Maintaining Upper Back Tightness in the Squat
Hi Marshall,
I am having trouble keeping my elbows under the bar at the bottom of my squat, and as a result I often lose upper back tightness. At lighter weights this is not an issue because I can regain position. However, at max weights, this turns my squat into a good morning. How can I keep this from happening?
I am a medium to close stance raw squatter.
What's up Willy,
There could be a few things going on here. It could be a weakness in your back, which is causing you to pancake; it could be how you grip the bar or it could just straight up be a technique problem.
If it is a weakness issue, you should be adding good mornings and Zercher squats to your assistance training. Once you strengthen your back, you should be able to stay upright, or at least have the strength to correct it if it happens.
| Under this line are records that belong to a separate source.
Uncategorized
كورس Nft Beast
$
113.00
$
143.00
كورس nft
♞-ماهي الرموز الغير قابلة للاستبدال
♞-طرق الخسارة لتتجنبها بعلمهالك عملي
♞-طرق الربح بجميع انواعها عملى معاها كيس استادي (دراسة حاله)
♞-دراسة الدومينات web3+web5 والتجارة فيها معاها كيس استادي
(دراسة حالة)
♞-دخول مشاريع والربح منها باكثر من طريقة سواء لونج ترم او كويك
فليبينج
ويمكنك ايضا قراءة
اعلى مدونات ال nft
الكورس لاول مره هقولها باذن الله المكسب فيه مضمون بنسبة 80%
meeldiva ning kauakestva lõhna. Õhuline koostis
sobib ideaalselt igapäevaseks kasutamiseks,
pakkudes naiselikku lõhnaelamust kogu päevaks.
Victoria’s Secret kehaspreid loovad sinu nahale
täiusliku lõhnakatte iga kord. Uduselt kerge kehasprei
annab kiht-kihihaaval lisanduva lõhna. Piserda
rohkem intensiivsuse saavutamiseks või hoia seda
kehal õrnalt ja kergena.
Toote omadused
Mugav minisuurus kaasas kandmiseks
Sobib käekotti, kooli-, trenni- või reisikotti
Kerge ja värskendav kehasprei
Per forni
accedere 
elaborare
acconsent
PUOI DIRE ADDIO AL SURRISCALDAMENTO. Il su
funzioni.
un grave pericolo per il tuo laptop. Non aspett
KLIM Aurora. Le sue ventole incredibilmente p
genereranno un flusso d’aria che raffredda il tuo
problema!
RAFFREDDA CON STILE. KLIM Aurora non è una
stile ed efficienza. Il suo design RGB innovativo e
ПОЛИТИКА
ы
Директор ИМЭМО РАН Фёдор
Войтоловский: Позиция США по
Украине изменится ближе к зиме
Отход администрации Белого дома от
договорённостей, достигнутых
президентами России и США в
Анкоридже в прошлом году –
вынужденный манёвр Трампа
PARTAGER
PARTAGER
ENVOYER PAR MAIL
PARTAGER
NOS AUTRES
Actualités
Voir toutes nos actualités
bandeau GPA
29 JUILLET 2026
How do you grip the bar? Do you wrap your thumb around it, or do you have a suicide grip? It's very hard to keep your elbows under the bar with a suicide grip, so if you're not already, start wrapping your thumb. Now if you already wrap your thumb, or it hurts to do so, drop your pinky under the bar when you wrap your thumb. This will allow for a better range of motion to get under the bar, plus it will take a ton of stress off your wrist and forearm. It may sound unstable, but it's actually a really secure way to hold the bar.
As far as technique goes, you need to focus on certain cues and tell your training partners to always be yelling, "Head up. Chest up." From the second you decide to unrack the bar to when you re-rack it, you should be flexing your chest and puffing it up, and you should be flexing your lats hard during the whole squat movement. By keeping your chest and lats flexed, you create a rock solid foundation that should keep your upper body in place.
I hope any of these ideas helps you my friend. Keep training hard!